WORK REQUEST: Without any of their pictures, return all of the records exactly.

Page-level text extractions:
-------

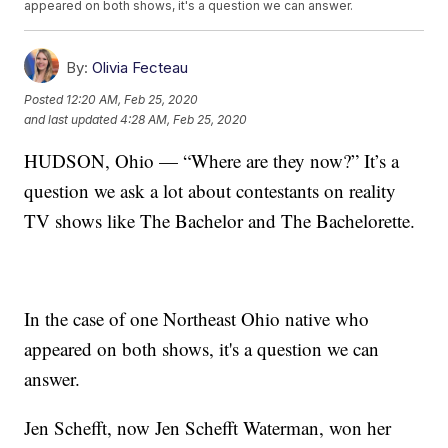
appeared on both shows, it's a question we can answer.
By:
Olivia Fecteau
Posted
12:20 AM, Feb 25, 2020
and last updated
4:28 AM, Feb 25, 2020
HUDSON, Ohio — “Where are they now?” It’s a
question we ask a lot about contestants on reality
TV shows like The Bachelor and The Bachelorette.
In the case of one Northeast Ohio native who
appeared on both shows, it's a question we can
answer.
Jen Schefft, now Jen Schefft Waterman, won her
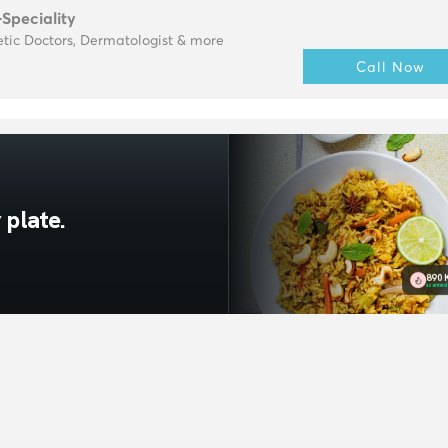
-Speciality
tic Doctors, Dermatologist & more
Call Now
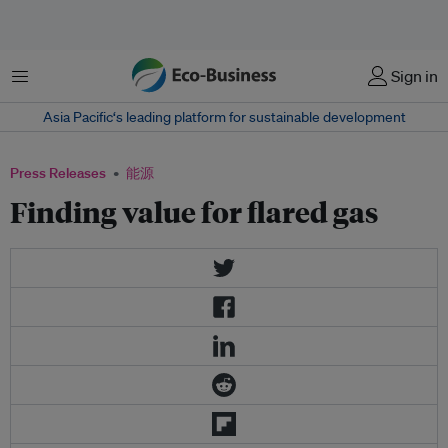
菜单
Sign in
Asia Pacific‘s leading platform for sustainable development
Press Releases
能源
Finding value for flared gas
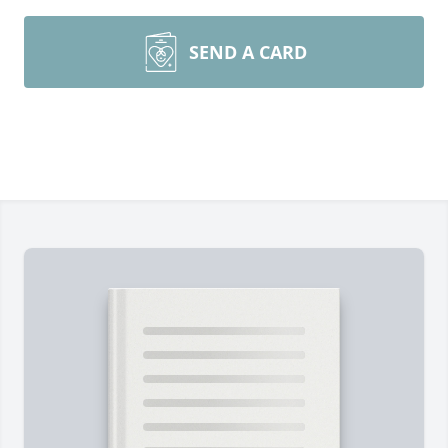
SEND A CARD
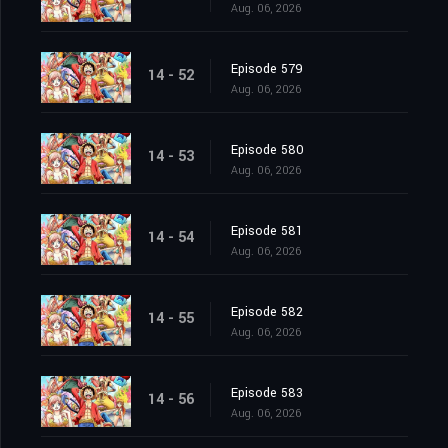
Aug. 06, 2026
Episode 579
14 - 52
Aug. 06, 2026
Episode 580
14 - 53
Aug. 06, 2026
Episode 581
14 - 54
Aug. 06, 2026
Episode 582
14 - 55
Aug. 06, 2026
Episode 583
14 - 56
Aug. 06, 2026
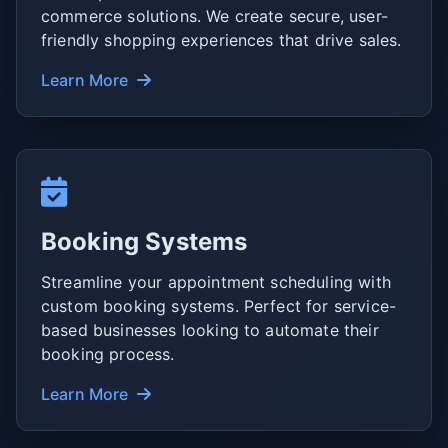
commerce solutions. We create secure, user-
friendly shopping experiences that drive sales.
Learn More
Booking Systems
Streamline your appointment scheduling with
custom booking systems. Perfect for service-
based businesses looking to automate their
booking process.
Learn More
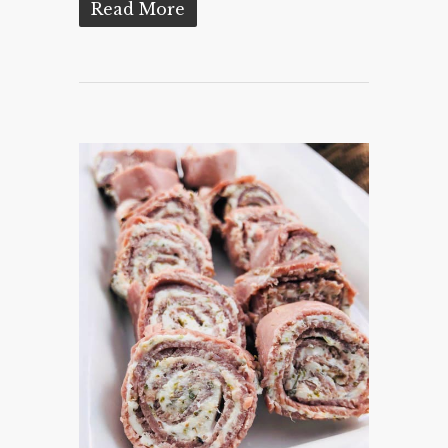
Read More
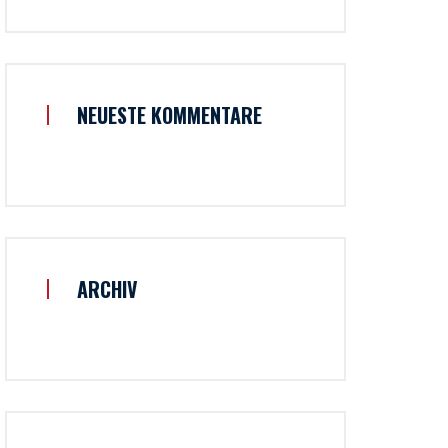
NEUESTE KOMMENTARE
ARCHIV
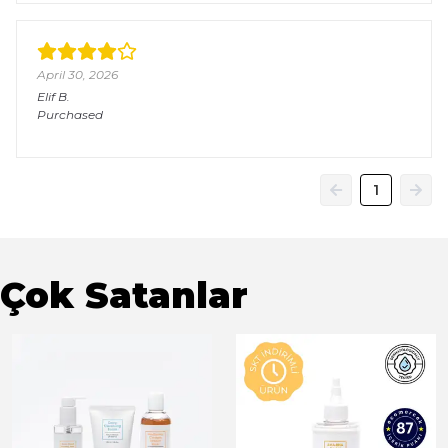
April 30, 2026
Elif
B.
Purchased
1
Çok Satanlar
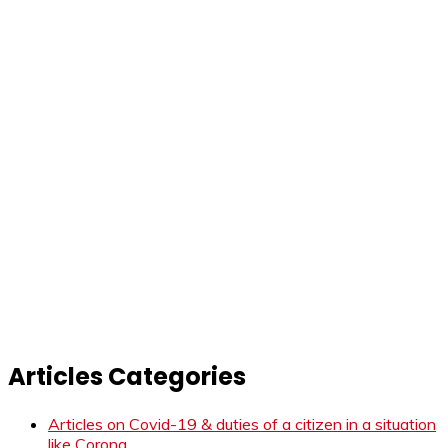
Articles Categories
Articles on Covid-19 & duties of a citizen in a situation
like Corona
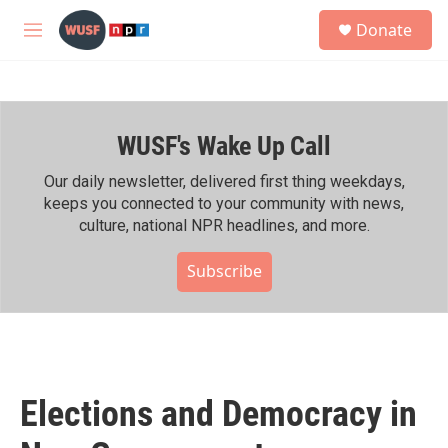
Skip to main content
S
Donate
e
M
a
e
r
n
c
u
h
WUSF's Wake Up Call
u
e
r
Our daily newsletter, delivered first thing weekdays,
y
keeps you connected to your community with news,
culture, national NPR headlines, and more.
Subscribe
Elections and Democracy in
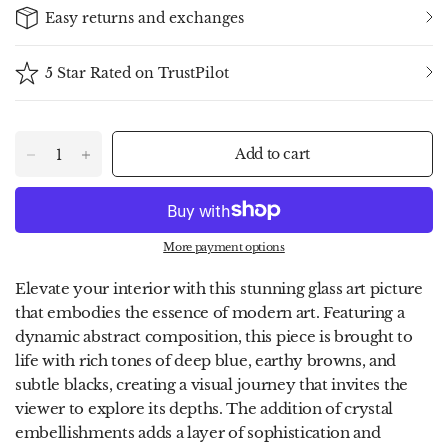
Easy returns and exchanges
5 Star Rated on TrustPilot
Add to cart
More payment options
Elevate your interior with this stunning glass art picture
that embodies the essence of modern art. Featuring a
dynamic abstract composition, this piece is brought to
life with rich tones of deep blue, earthy browns, and
subtle blacks, creating a visual journey that invites the
viewer to explore its depths. The addition of crystal
embellishments adds a layer of sophistication and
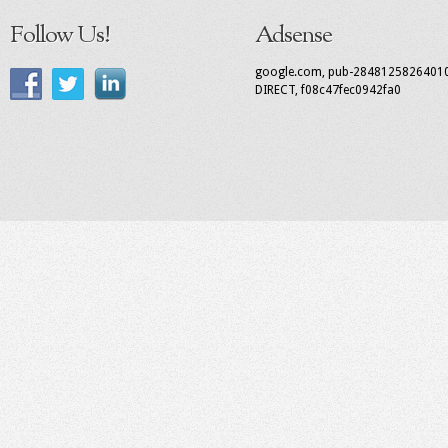
Follow Us!
Adsense
google.com, pub-2848125826401
DIRECT, f08c47fec0942fa0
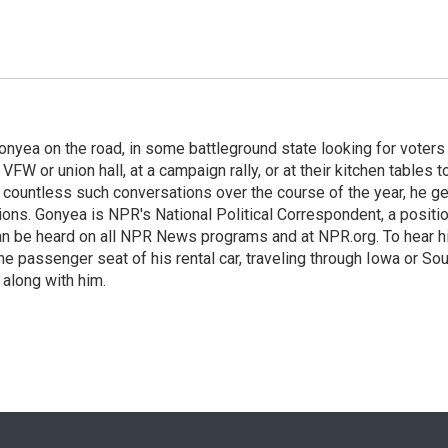
onyea on the road, in some battleground state looking for voters
 VFW or union hall, at a campaign rally, or at their kitchen tables t
h countless such conversations over the course of the year, he g
ions. Gonyea is NPR's National Political Correspondent, a positi
an be heard on all NPR News programs and at NPR.org. To hear h
 the passenger seat of his rental car, traveling through Iowa or So
 along with him.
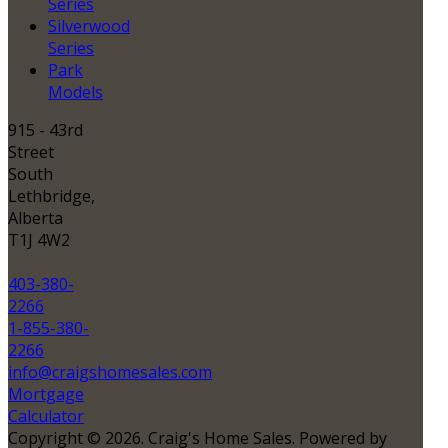
Series
Silverwood
Series
Park
Models
915 - 43rd
Street
South
Lethbridge,
Alberta
T1J 4W2
403-380-
2266
1-855-380-
2266
info@craigshomesales.com
Mortgage
Calculator
Copyright © 2026. Craig's Home Sales. Powered by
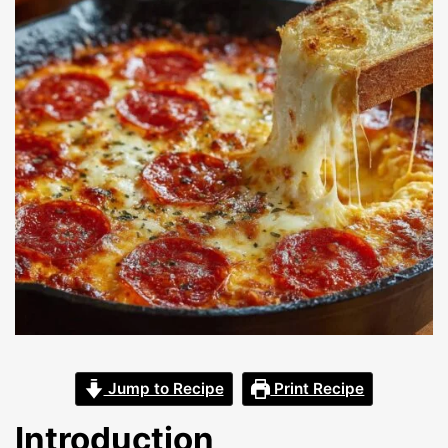
Jump to Recipe
Print Recipe
Introduction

-------

RESULT OF THIS TASK:
appeared on both shows, it's a question we can answer.
By:
Olivia Fecteau
Posted
12:20 AM, Feb 25, 2020
and last updated
4:28 AM, Feb 25, 2020
HUDSON, Ohio — “Where are they now?” It’s a
question we ask a lot about contestants on reality
TV shows like The Bachelor and The Bachelorette.
In the case of one Northeast Ohio native who
appeared on both shows, it's a question we can
answer.
Jen Schefft, now Jen Schefft Waterman, won her
-Speciality
tic Doctors, Dermatologist & more
Call Now
菜单
Sign in
Asia Pacific‘s leading platform for sustainable development
Press Releases
能源
Finding value for flared gas
SEND A CARD
Aug. 06, 2026
Episode 579
14 - 52
Aug. 06, 2026
Episode 580
14 - 53
Aug. 06, 2026
Episode 581
14 - 54
Aug. 06, 2026
Episode 582
14 - 55
Aug. 06, 2026
Episode 583
14 - 56
Aug. 06, 2026
commerce solutions. We create secure, user-
friendly shopping experiences that drive sales.
Learn More
Booking Systems
Streamline your appointment scheduling with
custom booking systems. Perfect for service-
based businesses looking to automate their
booking process.
Learn More
Read More
NEUESTE KOMMENTARE
ARCHIV
April 30, 2026
Elif
B.
Purchased
1
Çok Satanlar
Articles Categories
Articles on Covid-19 & duties of a citizen in a situation
like Corona
Skip to main content
S
Donate
e
M
a
e
r
n
c
u
h
WUSF's Wake Up Call
u
e
r
Our daily newsletter, delivered first thing weekdays,
y
keeps you connected to your community with news,
culture, national NPR headlines, and more.
Subscribe
Elections and Democracy in
Easy returns and exchanges
5 Star Rated on TrustPilot
Add to cart
More payment options
Elevate your interior with this stunning glass art picture
that embodies the essence of modern art. Featuring a
dynamic abstract composition, this piece is brought to
life with rich tones of deep blue, earthy browns, and
subtle blacks, creating a visual journey that invites the
viewer to explore its depths. The addition of crystal
embellishments adds a layer of sophistication and
Follow Us!
Adsense
google.com, pub-2848125826401
DIRECT, f08c47fec0942fa0
onyea on the road, in some battleground state looking for voters
 VFW or union hall, at a campaign rally, or at their kitchen tables t
h countless such conversations over the course of the year, he g
ions. Gonyea is NPR's National Political Correspondent, a positi
an be heard on all NPR News programs and at NPR.org. To hear h
 the passenger seat of his rental car, traveling through Iowa or So
 along with him.
Series
Silverwood
Series
Park
Models
915 - 43rd
Street
South
Lethbridge,
Alberta
T1J 4W2
403-380-
2266
1-855-380-
2266
info@craigshomesales.com
Mortgage
Calculator
Copyright © 2026. Craig's Home Sales. Powered by
Jump to Recipe
Print Recipe
Introduction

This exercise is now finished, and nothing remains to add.